# Iowa Bald Eagles



## Larry (Dec 2, 2010)

Who needs to go to Alaska to see Eagles...just find a cornfield and a row of scrub trees in the Ol' Corn State. This is only a few 11 of the 27 I could get in the lens!


----------



## Boxerboxer (Aug 6, 2015)

Nice! I live near the quad cities and see just about that many any time I'm in the woods near the Mississippi or Rock rivers.

Sent from my iPhone using Tapatalk


----------



## glenway (Mar 27, 2011)

I'd be having some fun with a camera, if I saw them like that.

Kinda rare in my parts, but I've seen a few locally. Most are north of me along the waterways.


----------



## sneakygroundbuzzard (Nov 1, 2012)

nice pic

theres a spot north of where i live,about half an hour or so

its a winter nesting area for the bald eagle

not uncommon to see a couple hundred a day over there

its along a river that never freezes over,with lots of farm fields near by

plus a lot of chicken farms

you can see a lot of the adults and the juvenile birds scavenging on the waste piles by the chicken farms


----------



## sjeccles01 (Sep 19, 2015)

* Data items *
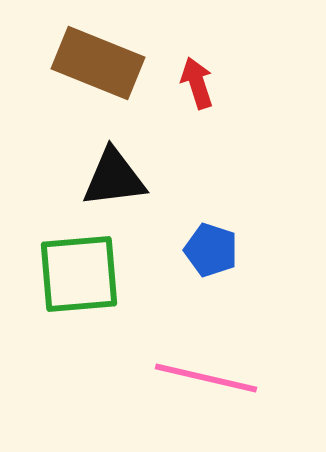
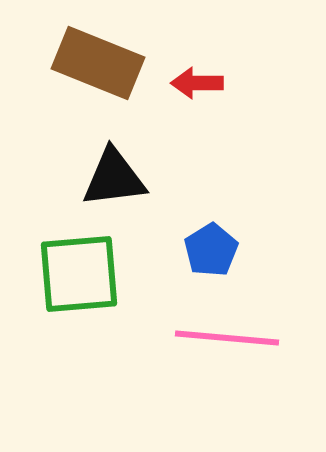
red arrow: rotated 72 degrees counterclockwise
blue pentagon: rotated 22 degrees clockwise
pink line: moved 21 px right, 40 px up; rotated 8 degrees counterclockwise
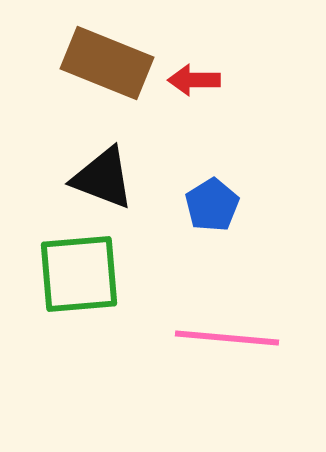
brown rectangle: moved 9 px right
red arrow: moved 3 px left, 3 px up
black triangle: moved 11 px left; rotated 28 degrees clockwise
blue pentagon: moved 1 px right, 45 px up
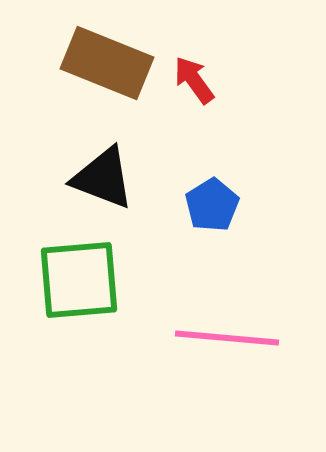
red arrow: rotated 54 degrees clockwise
green square: moved 6 px down
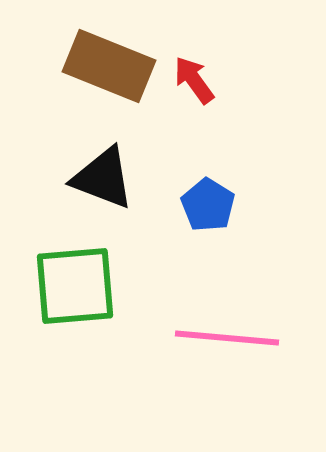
brown rectangle: moved 2 px right, 3 px down
blue pentagon: moved 4 px left; rotated 8 degrees counterclockwise
green square: moved 4 px left, 6 px down
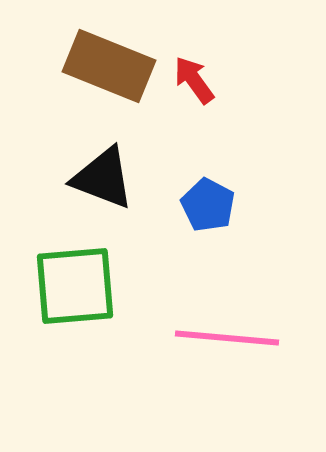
blue pentagon: rotated 4 degrees counterclockwise
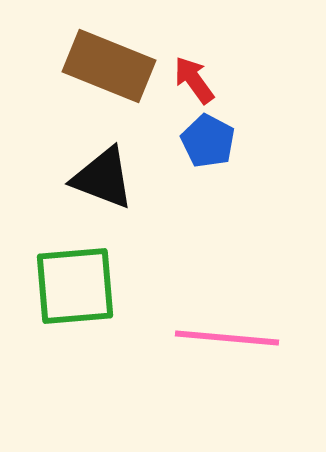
blue pentagon: moved 64 px up
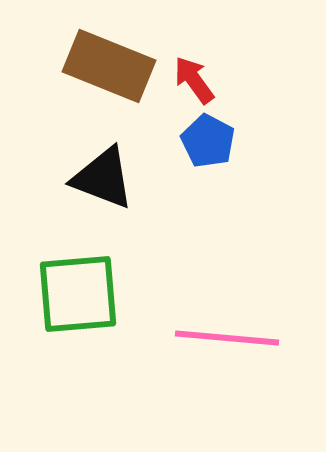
green square: moved 3 px right, 8 px down
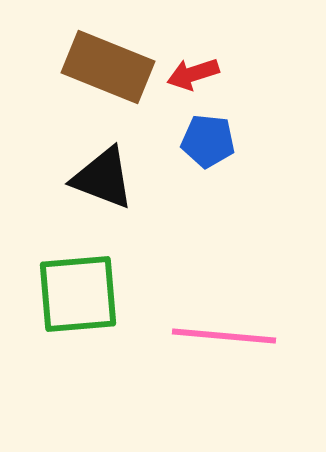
brown rectangle: moved 1 px left, 1 px down
red arrow: moved 1 px left, 6 px up; rotated 72 degrees counterclockwise
blue pentagon: rotated 22 degrees counterclockwise
pink line: moved 3 px left, 2 px up
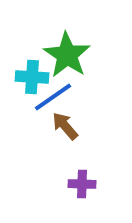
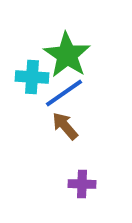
blue line: moved 11 px right, 4 px up
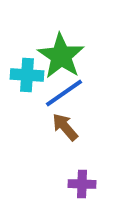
green star: moved 6 px left, 1 px down
cyan cross: moved 5 px left, 2 px up
brown arrow: moved 1 px down
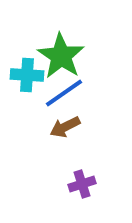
brown arrow: rotated 76 degrees counterclockwise
purple cross: rotated 20 degrees counterclockwise
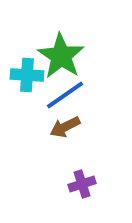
blue line: moved 1 px right, 2 px down
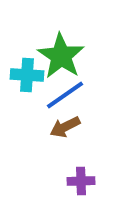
purple cross: moved 1 px left, 3 px up; rotated 16 degrees clockwise
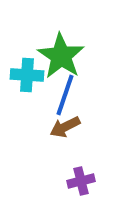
blue line: rotated 36 degrees counterclockwise
purple cross: rotated 12 degrees counterclockwise
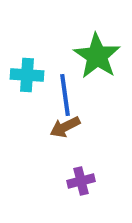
green star: moved 36 px right
blue line: rotated 27 degrees counterclockwise
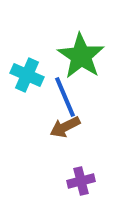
green star: moved 16 px left
cyan cross: rotated 20 degrees clockwise
blue line: moved 2 px down; rotated 15 degrees counterclockwise
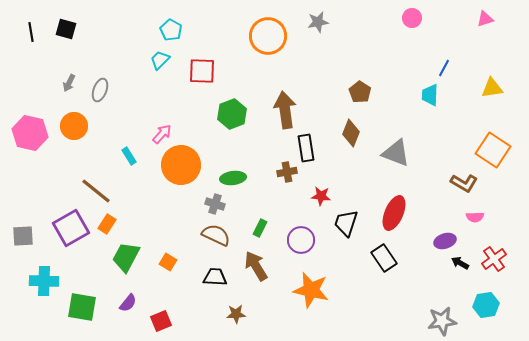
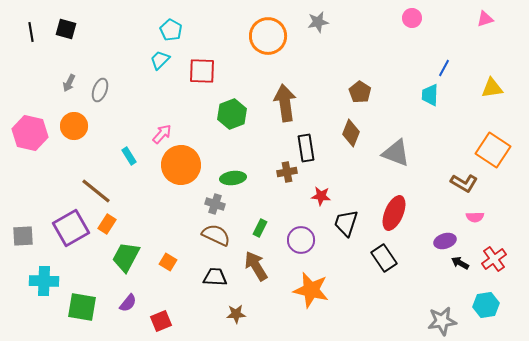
brown arrow at (285, 110): moved 7 px up
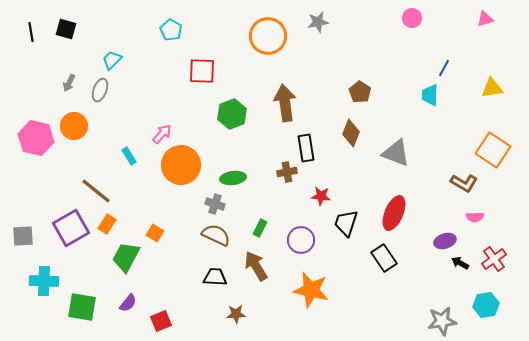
cyan trapezoid at (160, 60): moved 48 px left
pink hexagon at (30, 133): moved 6 px right, 5 px down
orange square at (168, 262): moved 13 px left, 29 px up
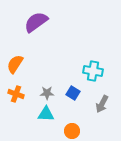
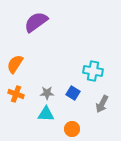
orange circle: moved 2 px up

* TASK REQUIREMENTS *
1: In the Iowa bald eagle thread, how many eagles is it not uncommon to see in a day at the winter nesting area north of sneakygroundbuzzard's home?
2: Restate the paragraph of the Iowa bald eagle thread beginning "Kinda rare in my parts" in a single shorter sentence that keeps its main facts.
3: Proceed with the Iowa bald eagle thread from the point at which it stops.
None of the items is needed here.

* ANSWERS GIVEN *
1: A couple hundred.

2: Bald eagles are uncommon in the writer's area, though a few have been seen locally, and most are found farther north along the waterways.

3:
I have been see a lot lately

Sent from my XT1093 using Tapatalk


----------



## Larry (Dec 2, 2010)

I heard they taste just like chicken! :hot:


----------



## Rick Howard (Feb 25, 2012)

That is incredible! We have a few around me but nothing like that. Thanks for sharing.


----------



## catcapper (Feb 11, 2010)

Colorado has quite a few Bald Eagles anymore. Their as common as house sparrows along the Arkansas River between Canon City and Salida.

awprint:


----------



## Larry (Dec 2, 2010)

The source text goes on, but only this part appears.